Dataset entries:

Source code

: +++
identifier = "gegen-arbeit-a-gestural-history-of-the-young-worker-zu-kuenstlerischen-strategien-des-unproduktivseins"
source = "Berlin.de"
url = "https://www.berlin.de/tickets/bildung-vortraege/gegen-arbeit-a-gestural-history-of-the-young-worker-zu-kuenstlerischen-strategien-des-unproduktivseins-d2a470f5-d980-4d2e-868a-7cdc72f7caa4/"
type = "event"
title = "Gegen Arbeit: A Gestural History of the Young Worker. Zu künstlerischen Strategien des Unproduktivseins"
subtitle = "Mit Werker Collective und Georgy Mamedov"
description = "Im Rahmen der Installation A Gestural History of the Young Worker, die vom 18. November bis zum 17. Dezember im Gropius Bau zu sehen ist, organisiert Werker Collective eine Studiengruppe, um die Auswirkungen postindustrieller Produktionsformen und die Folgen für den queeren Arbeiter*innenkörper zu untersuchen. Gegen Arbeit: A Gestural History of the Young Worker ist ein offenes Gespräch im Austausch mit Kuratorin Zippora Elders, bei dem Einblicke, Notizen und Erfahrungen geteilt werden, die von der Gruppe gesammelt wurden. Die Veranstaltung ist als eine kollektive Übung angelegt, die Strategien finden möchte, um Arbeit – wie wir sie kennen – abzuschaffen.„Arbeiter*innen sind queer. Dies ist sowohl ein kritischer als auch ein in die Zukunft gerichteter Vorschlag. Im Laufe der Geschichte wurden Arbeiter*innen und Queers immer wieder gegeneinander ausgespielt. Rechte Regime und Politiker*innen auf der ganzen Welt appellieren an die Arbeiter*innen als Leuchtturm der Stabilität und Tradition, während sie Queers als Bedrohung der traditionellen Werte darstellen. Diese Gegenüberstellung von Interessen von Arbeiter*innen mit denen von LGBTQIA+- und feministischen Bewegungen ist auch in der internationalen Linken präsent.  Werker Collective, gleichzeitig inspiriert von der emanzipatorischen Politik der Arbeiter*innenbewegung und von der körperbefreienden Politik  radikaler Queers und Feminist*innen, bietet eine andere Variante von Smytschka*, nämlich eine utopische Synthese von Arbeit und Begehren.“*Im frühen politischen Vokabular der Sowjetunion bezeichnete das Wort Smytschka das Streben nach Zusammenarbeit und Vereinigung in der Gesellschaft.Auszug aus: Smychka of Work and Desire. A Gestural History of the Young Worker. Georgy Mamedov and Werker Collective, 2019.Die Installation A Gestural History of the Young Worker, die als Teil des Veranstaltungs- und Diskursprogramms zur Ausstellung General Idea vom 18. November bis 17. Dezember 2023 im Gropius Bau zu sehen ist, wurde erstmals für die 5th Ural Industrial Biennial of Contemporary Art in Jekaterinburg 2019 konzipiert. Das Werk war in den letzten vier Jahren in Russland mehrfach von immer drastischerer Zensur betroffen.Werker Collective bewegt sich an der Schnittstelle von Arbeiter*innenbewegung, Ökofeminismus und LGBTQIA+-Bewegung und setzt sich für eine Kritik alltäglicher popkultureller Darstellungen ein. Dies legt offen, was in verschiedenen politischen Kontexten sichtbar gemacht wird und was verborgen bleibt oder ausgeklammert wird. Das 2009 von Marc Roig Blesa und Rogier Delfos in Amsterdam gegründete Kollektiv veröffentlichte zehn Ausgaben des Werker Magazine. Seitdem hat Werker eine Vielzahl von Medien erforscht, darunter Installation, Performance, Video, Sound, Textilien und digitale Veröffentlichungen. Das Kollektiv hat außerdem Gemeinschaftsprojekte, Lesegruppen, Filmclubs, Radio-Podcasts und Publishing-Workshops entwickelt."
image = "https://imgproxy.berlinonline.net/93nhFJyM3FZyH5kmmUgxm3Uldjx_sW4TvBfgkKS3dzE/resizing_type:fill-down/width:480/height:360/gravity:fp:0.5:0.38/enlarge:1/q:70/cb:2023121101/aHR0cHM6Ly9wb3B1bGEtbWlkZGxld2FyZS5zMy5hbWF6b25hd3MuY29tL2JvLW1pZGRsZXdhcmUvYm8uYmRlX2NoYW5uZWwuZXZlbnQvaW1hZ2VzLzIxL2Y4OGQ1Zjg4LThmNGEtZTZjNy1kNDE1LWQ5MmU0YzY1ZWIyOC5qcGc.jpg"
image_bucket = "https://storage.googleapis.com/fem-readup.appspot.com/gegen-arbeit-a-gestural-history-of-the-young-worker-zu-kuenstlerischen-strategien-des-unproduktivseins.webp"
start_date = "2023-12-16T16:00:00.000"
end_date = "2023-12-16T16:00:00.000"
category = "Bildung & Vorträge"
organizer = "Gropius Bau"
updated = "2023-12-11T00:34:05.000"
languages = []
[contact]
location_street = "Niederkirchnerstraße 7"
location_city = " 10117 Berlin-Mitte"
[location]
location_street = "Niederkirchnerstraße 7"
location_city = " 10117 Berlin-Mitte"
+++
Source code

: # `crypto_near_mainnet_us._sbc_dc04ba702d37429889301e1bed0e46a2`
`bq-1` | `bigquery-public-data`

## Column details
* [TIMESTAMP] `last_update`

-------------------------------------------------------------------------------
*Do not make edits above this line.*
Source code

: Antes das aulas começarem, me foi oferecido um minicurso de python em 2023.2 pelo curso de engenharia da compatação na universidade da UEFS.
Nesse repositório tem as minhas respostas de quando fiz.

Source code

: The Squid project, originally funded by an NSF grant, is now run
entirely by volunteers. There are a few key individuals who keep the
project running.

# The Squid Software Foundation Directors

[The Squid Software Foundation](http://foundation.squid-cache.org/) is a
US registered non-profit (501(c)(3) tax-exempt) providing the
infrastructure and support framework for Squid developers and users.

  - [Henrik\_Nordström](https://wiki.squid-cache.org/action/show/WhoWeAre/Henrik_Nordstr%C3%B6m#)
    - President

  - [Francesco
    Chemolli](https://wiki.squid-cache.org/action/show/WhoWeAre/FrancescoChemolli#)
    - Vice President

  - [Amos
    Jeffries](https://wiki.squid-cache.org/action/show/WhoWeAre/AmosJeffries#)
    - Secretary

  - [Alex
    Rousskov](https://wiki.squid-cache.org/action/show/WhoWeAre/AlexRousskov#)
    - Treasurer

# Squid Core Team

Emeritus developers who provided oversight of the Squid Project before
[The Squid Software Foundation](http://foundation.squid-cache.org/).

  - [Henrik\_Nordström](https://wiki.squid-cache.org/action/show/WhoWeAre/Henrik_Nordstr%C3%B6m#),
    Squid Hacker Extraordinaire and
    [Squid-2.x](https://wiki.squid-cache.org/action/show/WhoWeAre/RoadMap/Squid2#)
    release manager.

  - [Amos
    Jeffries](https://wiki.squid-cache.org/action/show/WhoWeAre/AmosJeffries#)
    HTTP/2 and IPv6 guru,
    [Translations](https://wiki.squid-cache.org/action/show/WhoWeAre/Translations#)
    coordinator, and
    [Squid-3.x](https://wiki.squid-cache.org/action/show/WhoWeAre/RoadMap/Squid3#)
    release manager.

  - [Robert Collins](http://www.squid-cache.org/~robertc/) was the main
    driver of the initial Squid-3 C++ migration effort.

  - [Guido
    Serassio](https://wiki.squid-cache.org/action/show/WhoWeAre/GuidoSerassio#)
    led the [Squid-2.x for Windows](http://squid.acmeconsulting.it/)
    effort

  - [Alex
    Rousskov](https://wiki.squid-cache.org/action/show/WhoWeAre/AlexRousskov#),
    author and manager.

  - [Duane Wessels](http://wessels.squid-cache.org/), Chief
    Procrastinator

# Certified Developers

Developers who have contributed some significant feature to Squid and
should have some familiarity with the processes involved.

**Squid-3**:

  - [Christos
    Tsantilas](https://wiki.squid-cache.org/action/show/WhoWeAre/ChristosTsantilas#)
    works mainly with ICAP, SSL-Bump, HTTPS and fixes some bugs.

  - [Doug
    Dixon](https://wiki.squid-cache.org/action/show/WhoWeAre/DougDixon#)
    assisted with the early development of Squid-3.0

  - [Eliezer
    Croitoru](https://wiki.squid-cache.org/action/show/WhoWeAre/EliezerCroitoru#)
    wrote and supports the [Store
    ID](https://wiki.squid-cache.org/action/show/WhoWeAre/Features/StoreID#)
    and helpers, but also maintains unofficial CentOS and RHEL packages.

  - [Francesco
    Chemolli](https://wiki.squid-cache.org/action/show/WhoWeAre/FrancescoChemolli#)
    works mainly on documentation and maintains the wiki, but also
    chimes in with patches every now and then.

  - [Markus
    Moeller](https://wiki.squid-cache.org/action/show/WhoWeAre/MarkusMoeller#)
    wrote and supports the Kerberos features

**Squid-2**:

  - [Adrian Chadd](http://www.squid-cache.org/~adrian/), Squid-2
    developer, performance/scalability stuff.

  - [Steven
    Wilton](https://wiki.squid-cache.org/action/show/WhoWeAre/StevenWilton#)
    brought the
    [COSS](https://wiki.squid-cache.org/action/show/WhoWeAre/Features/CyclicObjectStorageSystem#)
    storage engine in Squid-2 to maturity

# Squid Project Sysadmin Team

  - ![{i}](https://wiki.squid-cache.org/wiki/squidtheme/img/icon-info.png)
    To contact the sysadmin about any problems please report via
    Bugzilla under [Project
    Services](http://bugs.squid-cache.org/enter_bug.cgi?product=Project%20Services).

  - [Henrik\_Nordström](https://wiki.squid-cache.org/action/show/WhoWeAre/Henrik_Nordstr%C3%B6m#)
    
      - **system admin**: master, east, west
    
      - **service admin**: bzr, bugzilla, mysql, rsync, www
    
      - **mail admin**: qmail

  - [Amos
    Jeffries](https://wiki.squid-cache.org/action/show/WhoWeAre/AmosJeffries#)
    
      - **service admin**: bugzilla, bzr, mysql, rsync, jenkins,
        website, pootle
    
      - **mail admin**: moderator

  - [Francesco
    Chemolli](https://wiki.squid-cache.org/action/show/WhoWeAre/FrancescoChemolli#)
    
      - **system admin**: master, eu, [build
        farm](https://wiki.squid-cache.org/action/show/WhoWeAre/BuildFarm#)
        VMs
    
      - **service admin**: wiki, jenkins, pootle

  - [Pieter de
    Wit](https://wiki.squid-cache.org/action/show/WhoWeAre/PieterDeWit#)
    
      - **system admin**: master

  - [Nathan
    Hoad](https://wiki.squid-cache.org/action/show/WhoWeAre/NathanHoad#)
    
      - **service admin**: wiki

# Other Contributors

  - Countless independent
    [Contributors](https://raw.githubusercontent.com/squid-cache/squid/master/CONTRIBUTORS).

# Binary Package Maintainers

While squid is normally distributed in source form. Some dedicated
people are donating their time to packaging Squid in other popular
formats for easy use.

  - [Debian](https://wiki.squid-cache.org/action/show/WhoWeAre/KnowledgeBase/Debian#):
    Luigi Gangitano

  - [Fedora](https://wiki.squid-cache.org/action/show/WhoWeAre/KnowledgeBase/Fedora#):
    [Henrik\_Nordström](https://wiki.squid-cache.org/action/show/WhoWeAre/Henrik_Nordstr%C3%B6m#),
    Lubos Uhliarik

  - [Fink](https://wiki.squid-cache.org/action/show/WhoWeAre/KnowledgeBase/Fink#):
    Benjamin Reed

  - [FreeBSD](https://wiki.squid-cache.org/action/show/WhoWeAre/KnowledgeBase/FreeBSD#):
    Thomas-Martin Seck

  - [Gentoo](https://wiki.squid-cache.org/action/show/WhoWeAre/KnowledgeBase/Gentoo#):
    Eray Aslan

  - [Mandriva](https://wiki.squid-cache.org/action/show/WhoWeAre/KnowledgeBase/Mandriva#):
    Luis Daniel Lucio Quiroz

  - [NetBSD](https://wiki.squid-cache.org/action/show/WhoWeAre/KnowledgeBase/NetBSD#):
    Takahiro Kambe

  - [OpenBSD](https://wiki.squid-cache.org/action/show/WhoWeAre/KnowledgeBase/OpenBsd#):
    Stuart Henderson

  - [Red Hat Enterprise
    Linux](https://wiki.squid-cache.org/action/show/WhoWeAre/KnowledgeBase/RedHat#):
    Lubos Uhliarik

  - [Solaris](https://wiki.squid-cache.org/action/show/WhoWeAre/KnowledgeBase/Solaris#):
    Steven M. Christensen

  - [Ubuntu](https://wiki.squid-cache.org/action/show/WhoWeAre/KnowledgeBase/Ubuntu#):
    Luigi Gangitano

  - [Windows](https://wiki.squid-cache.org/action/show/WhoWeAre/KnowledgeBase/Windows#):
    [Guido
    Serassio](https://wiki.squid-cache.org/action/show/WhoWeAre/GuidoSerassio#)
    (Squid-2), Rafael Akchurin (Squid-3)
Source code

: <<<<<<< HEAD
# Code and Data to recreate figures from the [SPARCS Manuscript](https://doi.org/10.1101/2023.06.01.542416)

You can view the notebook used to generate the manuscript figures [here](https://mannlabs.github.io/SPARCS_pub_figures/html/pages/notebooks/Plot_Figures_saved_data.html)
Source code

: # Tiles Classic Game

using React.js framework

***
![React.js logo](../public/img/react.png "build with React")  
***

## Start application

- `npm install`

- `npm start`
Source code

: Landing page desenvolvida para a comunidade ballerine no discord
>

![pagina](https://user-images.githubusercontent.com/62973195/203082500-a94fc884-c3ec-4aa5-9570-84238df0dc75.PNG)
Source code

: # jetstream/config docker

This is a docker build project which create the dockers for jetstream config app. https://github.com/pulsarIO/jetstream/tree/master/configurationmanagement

PROBLEM TO SOLVE: Gather every line in the listing above that contains the string "Rousskov", and reproduce each line in full.

TASK RESPONSE:
    Rousskov](https://wiki.squid-cache.org/action/show/WhoWeAre/AlexRousskov#)
    Rousskov](https://wiki.squid-cache.org/action/show/WhoWeAre/AlexRousskov#),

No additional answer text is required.